Sinon comment interpréter les livraisons d’armes américano-germaniques à la Turquie durant le conflit du Golfe de 1991? A savoir: 600 tanks M-60, 400 tanks Léopard, 700 transport de troupes blindés, 40 avions de combat Phantom, plus un complément d’hélicoptères de type Cobra et de missiles sol-air Roland prélevés sur les stocks de l’US Army stationnée en Allemagne Fédérale. Il semblerait que les responsables militaires américains aient jugé nécessaire un tel transfert, afin d’aider l’armée turque à juguler la menace que représentaient les forces du président iraquien à l’époque. Donc dans la perspective des états-majors alliés, la défense de la frontière iraquo-turque, longue d’environ 200 kilomètres, nécessitait plus de 1000 blindés. Ces transferts s’expliquent certes par des considérations politiques lices au conflit lui même. Mais le volume de matériel dont il est question ici permettent quand même de mettre en doute les capacités offensives des armées turques. Une des réponses apportées à ce problème précis a été la signature de deux projets le 5 mai 1997,1e premier relatif à la modernisation, par Israël, des chars turcs AM60, et le second à la fabrication de 800 chars Mirkava en Turquie. De même un autre traité relatif à la construction de chars 2000 aurait été signé le 14 octobre 1997.

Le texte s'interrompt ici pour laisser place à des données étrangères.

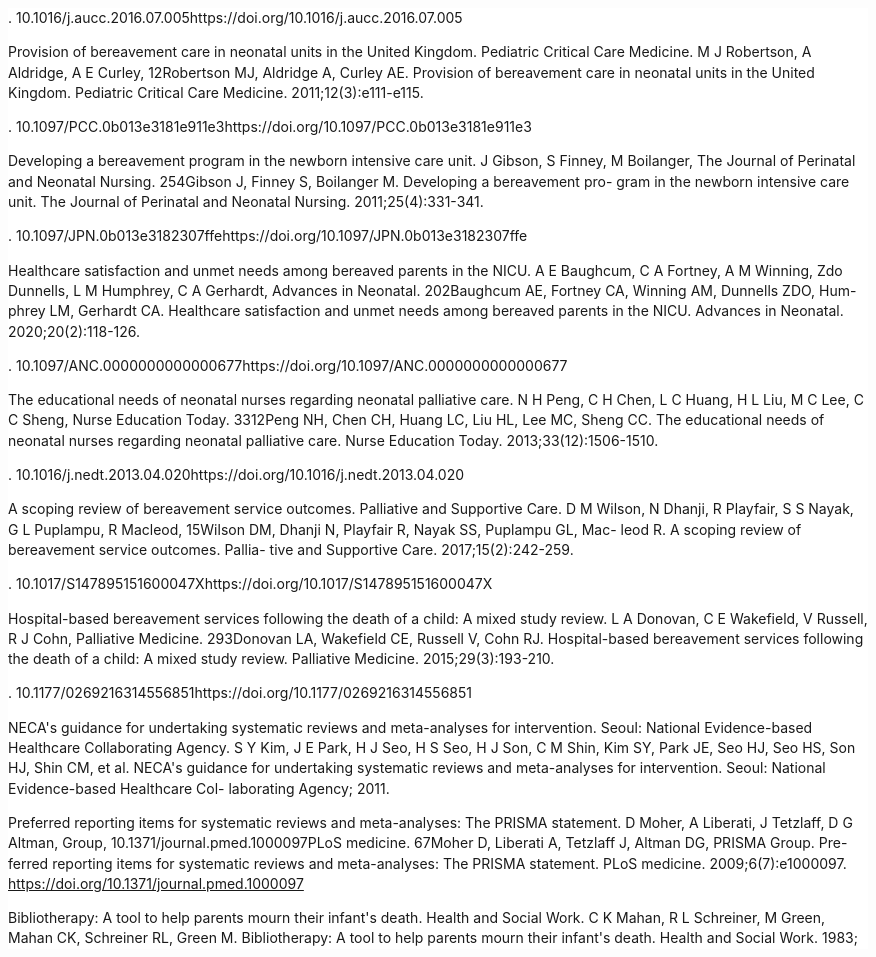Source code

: . 10.1016/j.aucc.2016.07.005https://doi.org/10.1016/j.aucc.2016.07.005

Provision of bereavement care in neonatal units in the United Kingdom. Pediatric Critical Care Medicine. M J Robertson, A Aldridge, A E Curley, 12Robertson MJ, Aldridge A, Curley AE. Provision of bereavement care in neonatal units in the United Kingdom. Pediatric Critical Care Medicine. 2011;12(3):e111-e115.

. 10.1097/PCC.0b013e3181e911e3https://doi.org/10.1097/PCC.0b013e3181e911e3

Developing a bereavement program in the newborn intensive care unit. J Gibson, S Finney, M Boilanger, The Journal of Perinatal and Neonatal Nursing. 254Gibson J, Finney S, Boilanger M. Developing a bereavement pro- gram in the newborn intensive care unit. The Journal of Perinatal and Neonatal Nursing. 2011;25(4):331-341.

. 10.1097/JPN.0b013e3182307ffehttps://doi.org/10.1097/JPN.0b013e3182307ffe

Healthcare satisfaction and unmet needs among bereaved parents in the NICU. A E Baughcum, C A Fortney, A M Winning, Zdo Dunnells, L M Humphrey, C A Gerhardt, Advances in Neonatal. 202Baughcum AE, Fortney CA, Winning AM, Dunnells ZDO, Hum- phrey LM, Gerhardt CA. Healthcare satisfaction and unmet needs among bereaved parents in the NICU. Advances in Neonatal. 2020;20(2):118-126.

. 10.1097/ANC.0000000000000677https://doi.org/10.1097/ANC.0000000000000677

The educational needs of neonatal nurses regarding neonatal palliative care. N H Peng, C H Chen, L C Huang, H L Liu, M C Lee, C C Sheng, Nurse Education Today. 3312Peng NH, Chen CH, Huang LC, Liu HL, Lee MC, Sheng CC. The educational needs of neonatal nurses regarding neonatal palliative care. Nurse Education Today. 2013;33(12):1506-1510.

. 10.1016/j.nedt.2013.04.020https://doi.org/10.1016/j.nedt.2013.04.020

A scoping review of bereavement service outcomes. Palliative and Supportive Care. D M Wilson, N Dhanji, R Playfair, S S Nayak, G L Puplampu, R Macleod, 15Wilson DM, Dhanji N, Playfair R, Nayak SS, Puplampu GL, Mac- leod R. A scoping review of bereavement service outcomes. Pallia- tive and Supportive Care. 2017;15(2):242-259.

. 10.1017/S147895151600047Xhttps://doi.org/10.1017/S147895151600047X

Hospital-based bereavement services following the death of a child: A mixed study review. L A Donovan, C E Wakefield, V Russell, R J Cohn, Palliative Medicine. 293Donovan LA, Wakefield CE, Russell V, Cohn RJ. Hospital-based bereavement services following the death of a child: A mixed study review. Palliative Medicine. 2015;29(3):193-210.

. 10.1177/0269216314556851https://doi.org/10.1177/0269216314556851

NECA's guidance for undertaking systematic reviews and meta-analyses for intervention. Seoul: National Evidence-based Healthcare Collaborating Agency. S Y Kim, J E Park, H J Seo, H S Seo, H J Son, C M Shin, Kim SY, Park JE, Seo HJ, Seo HS, Son HJ, Shin CM, et al. NECA's guidance for undertaking systematic reviews and meta-analyses for intervention. Seoul: National Evidence-based Healthcare Col- laborating Agency; 2011.

Preferred reporting items for systematic reviews and meta-analyses: The PRISMA statement. D Moher, A Liberati, J Tetzlaff, D G Altman, Group, 10.1371/journal.pmed.1000097PLoS medicine. 67Moher D, Liberati A, Tetzlaff J, Altman DG, PRISMA Group. Pre- ferred reporting items for systematic reviews and meta-analyses: The PRISMA statement. PLoS medicine. 2009;6(7):e1000097. https://doi.org/10.1371/journal.pmed.1000097

Bibliotherapy: A tool to help parents mourn their infant's death. Health and Social Work. C K Mahan, R L Schreiner, M Green, Mahan CK, Schreiner RL, Green M. Bibliotherapy: A tool to help parents mourn their infant's death. Health and Social Work. 1983;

En ce qui concerne le potentiel des forces aériennes turques, celui-ci reste lui aussi précaire. La chasse turque qui dispose d’environ 450 appareils (dont 150 F4s et F5s, 120 FlOOs plus environ 160 F16s fournis par les Etats-Unis au début des années 90), ne pourrait aligner au combat que la moitié de ces appareils. Cet état de fait explique qu’Ankara et TelAviv aient signé, le 9 décembre 1996, un projet de modernisation de 54 F4s (projet d’une durée de cinq années, estimé à 600 millions de dollars, financé par le gouvernement israélien et par des banques privées)([10]) ainsi qu’un autre accord concernant la modernisation des appareils turcs de type F5s, le 14 octobre 1997. De plus, un projet d’un montant de 500 millions de dollars aurait été signé pour la fabrication de missiles BOBA2, d’une porté de 500 km, dont la livraison était prévue pour le début de l’an 2000.

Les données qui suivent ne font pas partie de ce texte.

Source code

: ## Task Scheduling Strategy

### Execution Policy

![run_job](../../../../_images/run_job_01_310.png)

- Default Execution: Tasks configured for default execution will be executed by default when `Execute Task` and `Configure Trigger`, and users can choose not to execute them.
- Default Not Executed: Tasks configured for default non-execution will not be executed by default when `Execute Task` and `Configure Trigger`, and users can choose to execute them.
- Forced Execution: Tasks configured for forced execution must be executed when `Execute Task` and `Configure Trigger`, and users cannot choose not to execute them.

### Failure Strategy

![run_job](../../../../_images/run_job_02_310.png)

En outre devant les défauts de son système de protection anti-aérienne, la Turquie, pour faire face aux fusées balistique iraquiennes, aurait demandé le 5 mai 1997 à Israël un nombre de fusées ARROW. Dernier fruit de la coopération américano-israélienne dans le domaine balistique, les missiles ARROW surclasseraient en termes de performances technologiques tous les vecteurs que comptent les arsenaux arabes([11]).

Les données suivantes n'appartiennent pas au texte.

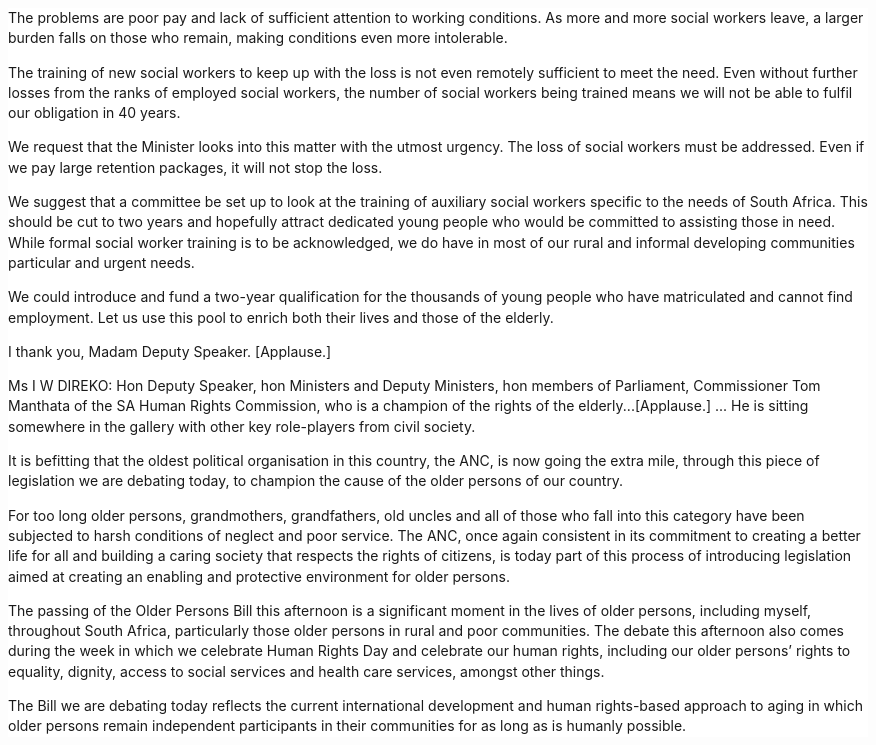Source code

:The problems are poor pay and lack of sufficient attention to working
conditions. As more and more social workers leave, a larger burden falls on
those who remain, making conditions even more intolerable.

The training of new social workers to keep up with the loss is not even
remotely sufficient to meet the need. Even without further losses from the
ranks of employed social workers, the number of social workers being
trained means we will not be able to fulfil our obligation in 40 years.

We request that the Minister looks into this matter with the utmost
urgency. The loss of social workers must be addressed. Even if we pay large
retention packages, it will not stop the loss.

We suggest that a committee be set up to look at the training of auxiliary
social workers specific to the needs of South Africa. This should be cut to
two years and hopefully attract dedicated young people who would be
committed to assisting those in need.
While formal social worker training is to be acknowledged, we do have in
most of our rural and informal developing communities particular and urgent
needs.

We could introduce and fund a two-year qualification for the thousands of
young people who have matriculated and cannot find employment. Let us use
this pool to enrich both their lives and those of the elderly.

I thank you, Madam Deputy Speaker. [Applause.]

Ms I W DIREKO: Hon Deputy Speaker, hon Ministers and Deputy Ministers, hon
members of Parliament, Commissioner Tom Manthata of the SA Human Rights
Commission, who is a champion of the rights of the elderly...[Applause.]
... He is sitting somewhere in the gallery with other key role-players from
civil society.

It is befitting that the oldest political organisation in this country, the
ANC, is now going the extra mile, through this piece of legislation we are
debating today, to champion the cause of the older persons of our country.

For too long older persons, grandmothers, grandfathers, old uncles and all
of those who fall into this category have been subjected to harsh
conditions of neglect and poor service. The ANC, once again consistent in
its commitment to creating a better life for all and building a caring
society that respects the rights of citizens, is today part of this process
of introducing legislation aimed at creating an enabling and protective
environment for older persons.

The passing of the Older Persons Bill this afternoon is a significant
moment in the lives of older persons, including myself, throughout South
Africa, particularly those older persons in rural and poor communities. The
debate this afternoon also comes during the week in which we celebrate
Human Rights Day and celebrate our human rights, including our older
persons’ rights to equality, dignity, access to social services and health
care services, amongst other things.

The Bill we are debating today reflects the current international
development and human rights-based approach to aging in which older persons
remain independent participants in their communities for as long as is
humanly possible.
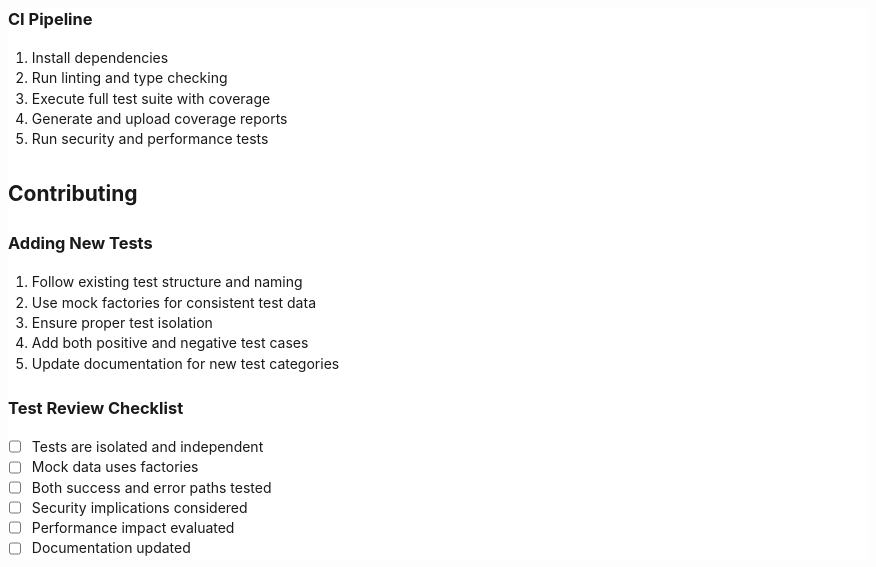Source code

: ### CI Pipeline
1. Install dependencies
2. Run linting and type checking
3. Execute full test suite with coverage
4. Generate and upload coverage reports
5. Run security and performance tests

## Contributing

### Adding New Tests
1. Follow existing test structure and naming
2. Use mock factories for consistent test data
3. Ensure proper test isolation
4. Add both positive and negative test cases
5. Update documentation for new test categories

### Test Review Checklist
- [ ] Tests are isolated and independent
- [ ] Mock data uses factories
- [ ] Both success and error paths tested
- [ ] Security implications considered
- [ ] Performance impact evaluated
- [ ] Documentation updated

Même cas de figure lorsqu’Ankara avait voulu acquérir, pour un montant de 50 millions de dollars, des missiles de type Popeye. Washington s’étant toujours montré réticent à de tels transferts de technologie, la Turquie aurait ainsi demandé à son partenaire israélien d’user de son influence auprès des Etats-Unis, afin d’accélerer la conclusion de l’accord d’achat .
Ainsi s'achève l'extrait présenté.